ANA MARIA RUEDA in DIGNA RABIA @ MUSEO DE ARTE MIGUEL URRUTIA.

An exhibition that explores emotion as a creative force. CURATED BY Luis Fernando Ramírez, Sigrid Castañeda, and Nicolás Gómez Echeverri.
The exhibition Dignified Rage (DIGNA RABIA) proposes an understanding of rage as both a necessary individual emotion and a collective force capable of questioning reality and driving social transformations. Through art, rage manifests itself as an expression that overflows words and takes shape in gestures, images, and actions charged with emotional intensity.
 
The exhibition unfolds as a journey articulated in three parts. The first addresses rage as a vital impulse and creative engine; an emotion that originates in the body and becomes explicit in the themes, lines, and forms of the works, and that acts as the driving force behind the artistic gesture, referencing the adverse contexts in which the artist lives and the power structures that shape them.
 
The second part positions this emotion as a collective force. Here, rage is channeled through art, becoming an instrument and tool for political action. In the second half of the 20th century, social movements channeled indignation into collective action, relying on images, photography, and the intervention of public space as devices for documentation, memory, and resistance.
 
The third axis is situated in the Colombian context of the 1980s, marked by violence and uncertainty.

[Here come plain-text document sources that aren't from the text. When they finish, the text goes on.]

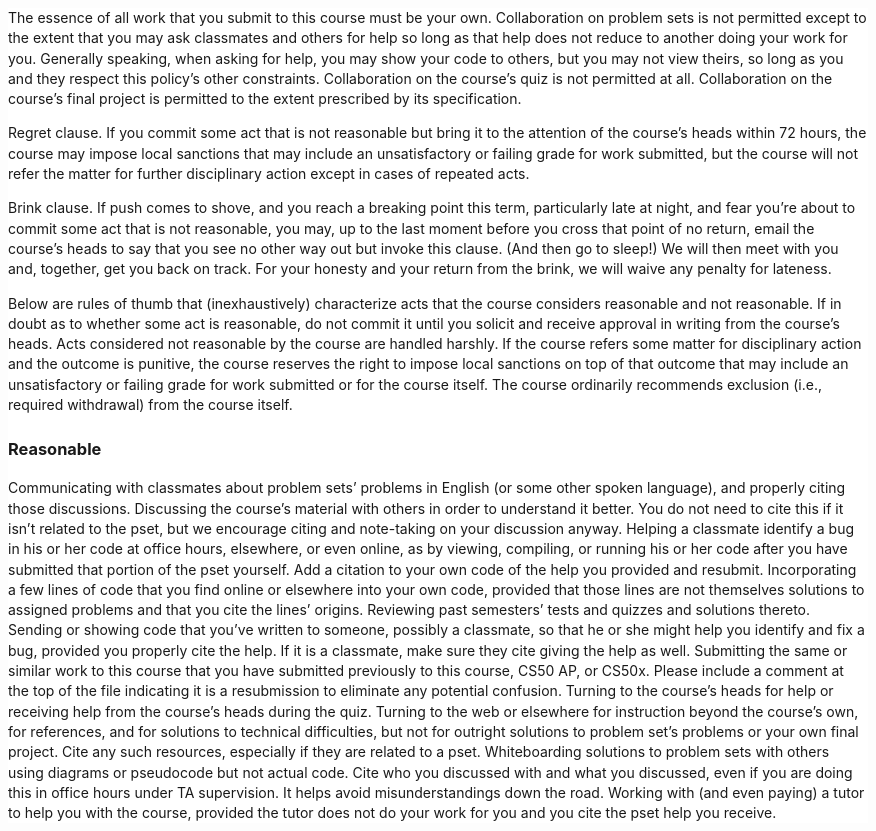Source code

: The essence of all work that you submit to this course must be your own. Collaboration on problem sets is not permitted except to the extent that you may ask classmates and others for help so long as that help does not reduce to another doing your work for you. Generally speaking, when asking for help, you may show your code to others, but you may not view theirs, so long as you and they respect this policy’s other constraints. Collaboration on the course’s quiz is not permitted at all. Collaboration on the course’s final project is permitted to the extent prescribed by its specification.

Regret clause. If you commit some act that is not reasonable but bring it to the attention of the course’s heads within 72 hours, the course may impose local sanctions that may include an unsatisfactory or failing grade for work submitted, but the course will not refer the matter for further disciplinary action except in cases of repeated acts.

Brink clause. If push comes to shove, and you reach a breaking point this term, particularly late at night, and fear you’re about to commit some act that is not reasonable, you may, up to the last moment before you cross that point of no return, email the course’s heads to say that you see no other way out but invoke this clause. (And then go to sleep!) We will then meet with you and, together, get you back on track. For your honesty and your return from the brink, we will waive any penalty for lateness.

Below are rules of thumb that (inexhaustively) characterize acts that the course considers reasonable and not reasonable. If in doubt as to whether some act is reasonable, do not commit it until you solicit and receive approval in writing from the course’s heads. Acts considered not reasonable by the course are handled harshly. If the course refers some matter for disciplinary action and the outcome is punitive, the course reserves the right to impose local sanctions on top of that outcome that may include an unsatisfactory or failing grade for work submitted or for the course itself. The course ordinarily recommends exclusion (i.e., required withdrawal) from the course itself.

### Reasonable

Communicating with classmates about problem sets’ problems in English (or some other spoken language), and properly citing those discussions.
Discussing the course’s material with others in order to understand it better. You do not need to cite this if it isn’t related to the pset, but we encourage citing and note-taking on your discussion anyway.
Helping a classmate identify a bug in his or her code at office hours, elsewhere, or even online, as by viewing, compiling, or running his or her code after you have submitted that portion of the pset yourself. Add a citation to your own code of the help you provided and resubmit.
Incorporating a few lines of code that you find online or elsewhere into your own code, provided that those lines are not themselves solutions to assigned problems and that you cite the lines’ origins.
Reviewing past semesters’ tests and quizzes and solutions thereto.
Sending or showing code that you’ve written to someone, possibly a classmate, so that he or she might help you identify and fix a bug, provided you properly cite the help. If it is a classmate, make sure they cite giving the help as well.
Submitting the same or similar work to this course that you have submitted previously to this course, CS50 AP, or CS50x. Please include a comment at the top of the file indicating it is a resubmission to eliminate any potential confusion.
Turning to the course’s heads for help or receiving help from the course’s heads during the quiz.
Turning to the web or elsewhere for instruction beyond the course’s own, for references, and for solutions to technical difficulties, but not for outright solutions to problem set’s problems or your own final project. Cite any such resources, especially if they are related to a pset.
Whiteboarding solutions to problem sets with others using diagrams or pseudocode but not actual code. Cite who you discussed with and what you discussed, even if you are doing this in office hours under TA supervision. It helps avoid misunderstandings down the road.
Working with (and even paying) a tutor to help you with the course, provided the tutor does not do your work for you and you cite the pset help you receive.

In this scenario, urban expressions such as punk, graffiti, muralism, fanzines, and various rebellious youth cultures emerged, transforming urban spaces into sites of symbolic confrontation.
 
The exhibition shows how these forms of expression remain relevant in contemporary graphic art and muralism, addressing themes such as social upheaval, feminism, war, and the struggle for rights. "Digna Rabia" (Dignified Rage) brings together these manifestations both in the museum and in public spaces, emphasizing that rage not only denounces injustice but also builds memory and opens possibilities for collective transformation.